Substitute "optimizer" for "compiler" and write out the part of the thread from "Yes, I also" to "is a concern.".

Extract to read =>
────────────────

Yes, I also thought about range checks not being eliminated if using
charAt() but I guess that depends on how smart the JIT is - if charAt is
inlined there's technically enough info there for the compiler to see
that range checks aren't needed. Whether that happens or not I haven't
checked. toCharArray brings us back to having allocations unless,
again, EA helps out. I think a microbenchmark would help here (along
with verbose GC logging) to see which is better if this is a concern.
Why do you say you need to duplicate String.hashCode to be consistent
with what people are using already? As long as the hash quality is at
least as good as today (or not significantly worse) shouldn't you be
able to change the impl? If someone's relying on specific value for some
input then their code is broken. Besides, doing toUpper will change the
hash for URIs with % anyway. Perhaps I misunderstood your point though ...
Vitaly
Sent from my phone
On Jan 8, 2013 11:04 PM, "Kurchi Subhra Hazra"
<kurchi.subhra.ha...@oracle.com <mailto:kurchi.subhra.ha...@oracle.com>>
wrote:
On 1/8/13 6:55 PM, Vitaly Davidovich wrote:
Also, I'm not sure how hot this method is in practice but
allocating StringBuilder seems a bit heavy (maybe it gets
partially escape analyzed out though). Can you instead loop over
all the chars in the string and build up the hash code as you go
along? If you see a % then you handle next 2 chars specially, like
you do now. Or are you trying to take advantage of String
intrinsic support in the JIT? I guess if perf is a concern you can
write a micro benchmark comparing the approaches ...

────────────────

(Text data extracted from pages)
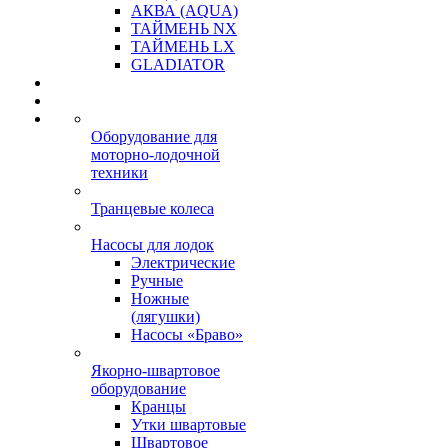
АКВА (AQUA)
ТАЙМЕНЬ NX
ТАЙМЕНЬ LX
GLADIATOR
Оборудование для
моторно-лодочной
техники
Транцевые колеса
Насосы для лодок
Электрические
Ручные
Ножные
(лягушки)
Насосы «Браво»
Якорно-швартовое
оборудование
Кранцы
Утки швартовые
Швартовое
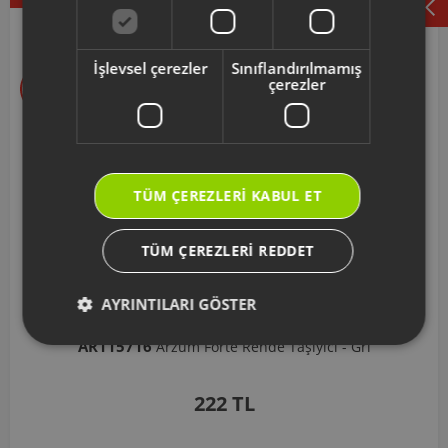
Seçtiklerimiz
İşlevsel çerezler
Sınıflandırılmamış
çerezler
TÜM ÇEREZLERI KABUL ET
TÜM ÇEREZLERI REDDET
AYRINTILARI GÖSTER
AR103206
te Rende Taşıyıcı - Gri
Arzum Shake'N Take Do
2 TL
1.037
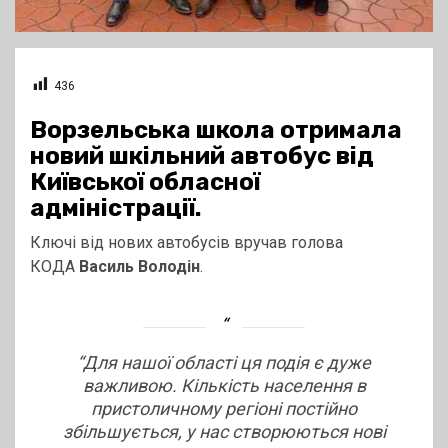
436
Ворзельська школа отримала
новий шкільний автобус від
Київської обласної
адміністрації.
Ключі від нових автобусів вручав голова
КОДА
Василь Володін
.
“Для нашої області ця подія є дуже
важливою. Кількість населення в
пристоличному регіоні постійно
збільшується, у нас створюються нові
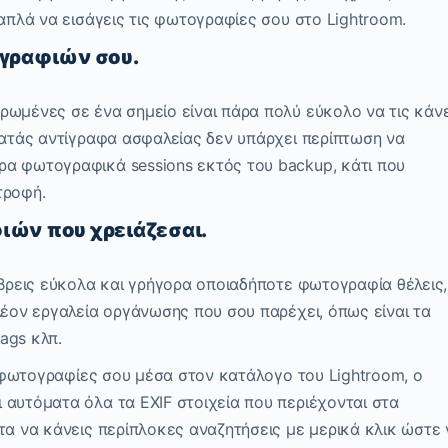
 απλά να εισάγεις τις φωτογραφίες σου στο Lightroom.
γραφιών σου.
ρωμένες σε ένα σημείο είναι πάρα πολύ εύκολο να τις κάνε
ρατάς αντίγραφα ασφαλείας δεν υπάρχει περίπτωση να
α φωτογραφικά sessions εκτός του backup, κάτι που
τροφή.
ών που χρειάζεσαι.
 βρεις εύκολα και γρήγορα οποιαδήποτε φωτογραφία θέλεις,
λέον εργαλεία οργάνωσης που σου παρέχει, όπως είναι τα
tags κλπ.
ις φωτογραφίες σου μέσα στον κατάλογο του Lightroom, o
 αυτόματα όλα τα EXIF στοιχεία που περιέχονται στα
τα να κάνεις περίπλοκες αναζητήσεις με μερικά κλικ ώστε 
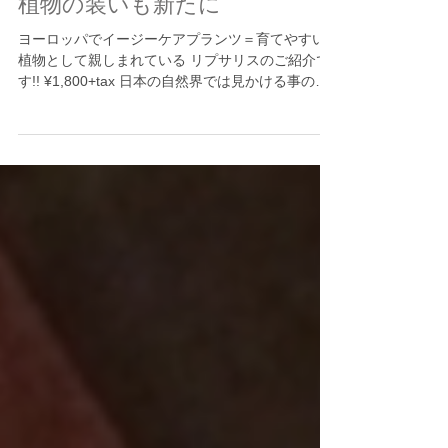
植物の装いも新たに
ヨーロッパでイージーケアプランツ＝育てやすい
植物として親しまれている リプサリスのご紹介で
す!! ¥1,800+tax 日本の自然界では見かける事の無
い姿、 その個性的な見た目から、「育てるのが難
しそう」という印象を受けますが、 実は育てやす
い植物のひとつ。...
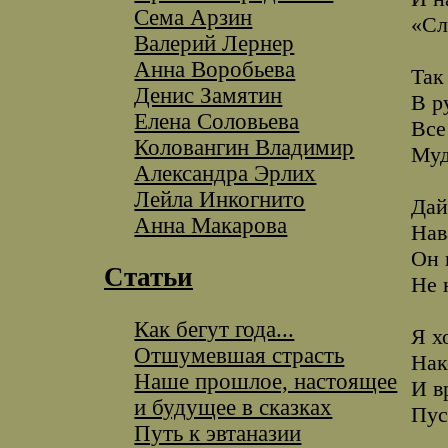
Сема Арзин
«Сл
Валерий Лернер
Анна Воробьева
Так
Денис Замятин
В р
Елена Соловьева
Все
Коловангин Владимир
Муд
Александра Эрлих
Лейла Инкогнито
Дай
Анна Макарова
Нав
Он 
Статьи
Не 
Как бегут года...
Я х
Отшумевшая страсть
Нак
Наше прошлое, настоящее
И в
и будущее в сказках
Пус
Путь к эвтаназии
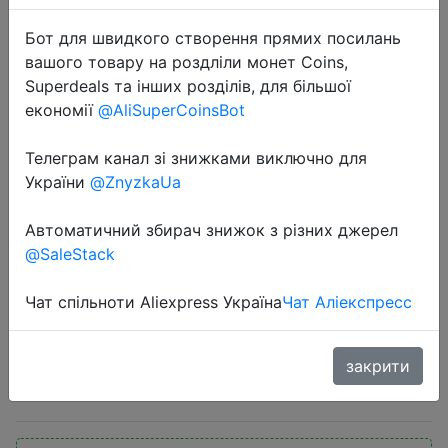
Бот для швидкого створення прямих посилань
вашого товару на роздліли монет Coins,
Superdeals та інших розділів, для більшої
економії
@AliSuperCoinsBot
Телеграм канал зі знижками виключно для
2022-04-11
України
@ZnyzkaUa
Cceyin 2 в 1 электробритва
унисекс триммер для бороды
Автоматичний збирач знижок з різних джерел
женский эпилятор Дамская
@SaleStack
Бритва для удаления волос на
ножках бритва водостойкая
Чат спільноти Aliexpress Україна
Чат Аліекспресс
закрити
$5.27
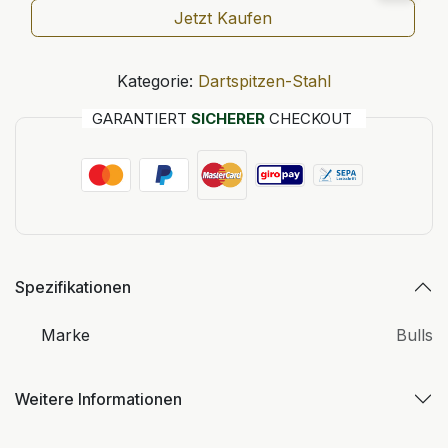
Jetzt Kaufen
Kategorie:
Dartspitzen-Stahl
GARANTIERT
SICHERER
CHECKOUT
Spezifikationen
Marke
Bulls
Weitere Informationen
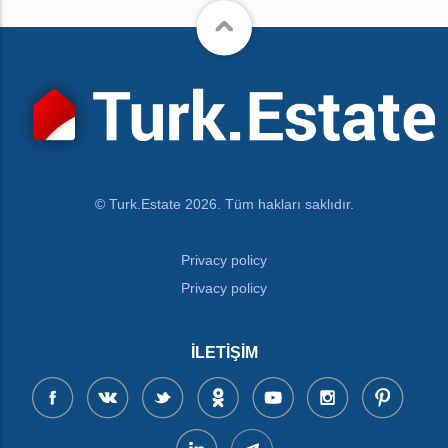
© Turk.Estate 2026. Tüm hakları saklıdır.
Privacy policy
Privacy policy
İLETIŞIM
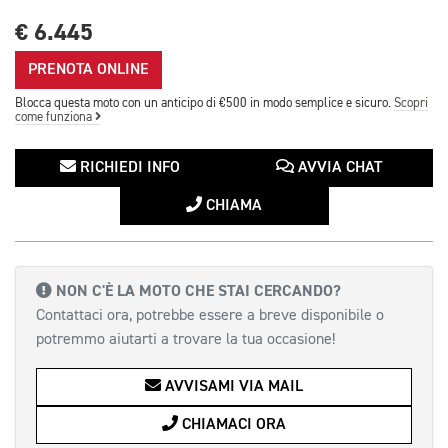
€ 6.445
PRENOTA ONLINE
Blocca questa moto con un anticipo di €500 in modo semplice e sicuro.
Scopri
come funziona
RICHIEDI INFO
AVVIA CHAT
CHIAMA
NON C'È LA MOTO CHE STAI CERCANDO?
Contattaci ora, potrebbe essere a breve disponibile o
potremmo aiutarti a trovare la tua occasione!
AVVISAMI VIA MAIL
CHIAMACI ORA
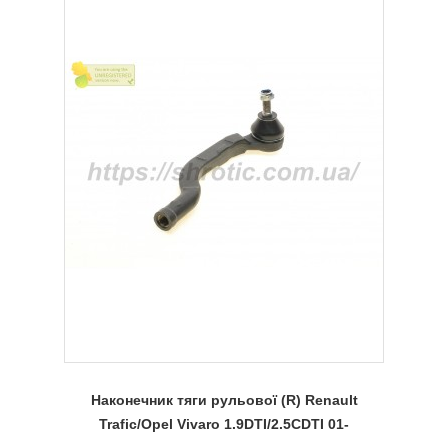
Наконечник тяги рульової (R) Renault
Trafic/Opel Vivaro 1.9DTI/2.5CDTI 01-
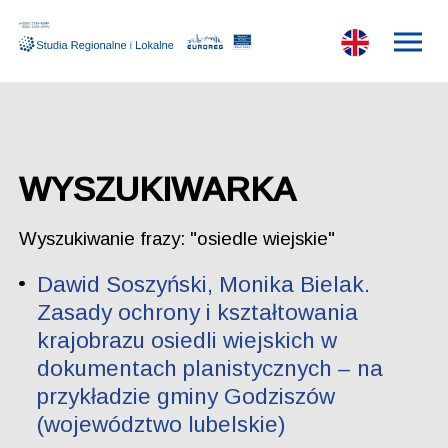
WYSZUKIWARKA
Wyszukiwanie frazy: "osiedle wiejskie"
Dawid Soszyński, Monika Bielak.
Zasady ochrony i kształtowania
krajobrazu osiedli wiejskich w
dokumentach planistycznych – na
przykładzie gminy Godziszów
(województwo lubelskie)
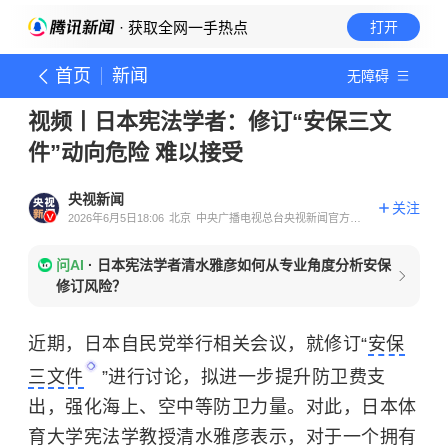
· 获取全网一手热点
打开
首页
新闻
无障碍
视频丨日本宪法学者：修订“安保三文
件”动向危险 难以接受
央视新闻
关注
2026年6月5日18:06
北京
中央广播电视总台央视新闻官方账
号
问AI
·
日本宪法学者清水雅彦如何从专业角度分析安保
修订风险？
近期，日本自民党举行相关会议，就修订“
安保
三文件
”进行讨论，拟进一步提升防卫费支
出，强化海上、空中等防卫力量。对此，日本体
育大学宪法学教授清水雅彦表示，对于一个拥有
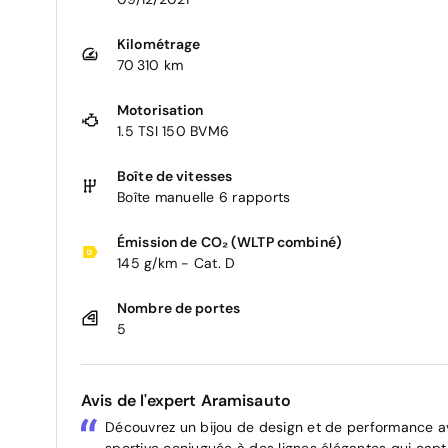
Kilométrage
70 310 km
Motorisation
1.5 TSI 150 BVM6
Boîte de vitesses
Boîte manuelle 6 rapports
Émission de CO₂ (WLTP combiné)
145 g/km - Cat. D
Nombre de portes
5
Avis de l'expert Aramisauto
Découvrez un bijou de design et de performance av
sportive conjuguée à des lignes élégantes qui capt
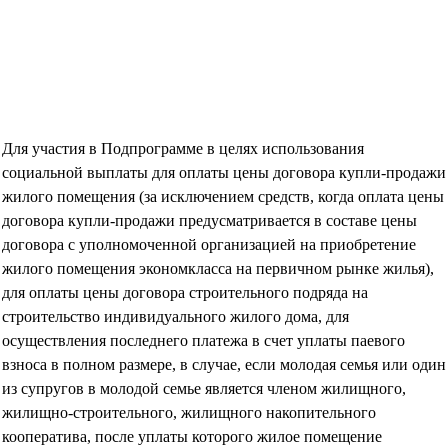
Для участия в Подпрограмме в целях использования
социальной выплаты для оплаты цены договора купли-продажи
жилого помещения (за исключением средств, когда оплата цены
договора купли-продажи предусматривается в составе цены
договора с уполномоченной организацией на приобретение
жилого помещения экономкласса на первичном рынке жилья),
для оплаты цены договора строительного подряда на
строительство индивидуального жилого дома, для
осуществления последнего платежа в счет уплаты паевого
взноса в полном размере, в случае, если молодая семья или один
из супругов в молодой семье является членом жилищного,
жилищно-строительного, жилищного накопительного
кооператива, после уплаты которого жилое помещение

────────────────

Output of the exercise =>
Yes, I also thought about range checks not being eliminated if using
charAt() but I guess that depends on how smart the JIT is - if charAt is
inlined there's technically enough info there for the optimizer to see
that range checks aren't needed. Whether that happens or not I haven't
checked. toCharArray brings us back to having allocations unless,
again, EA helps out. I think a microbenchmark would help here (along
with verbose GC logging) to see which is better if this is a concern.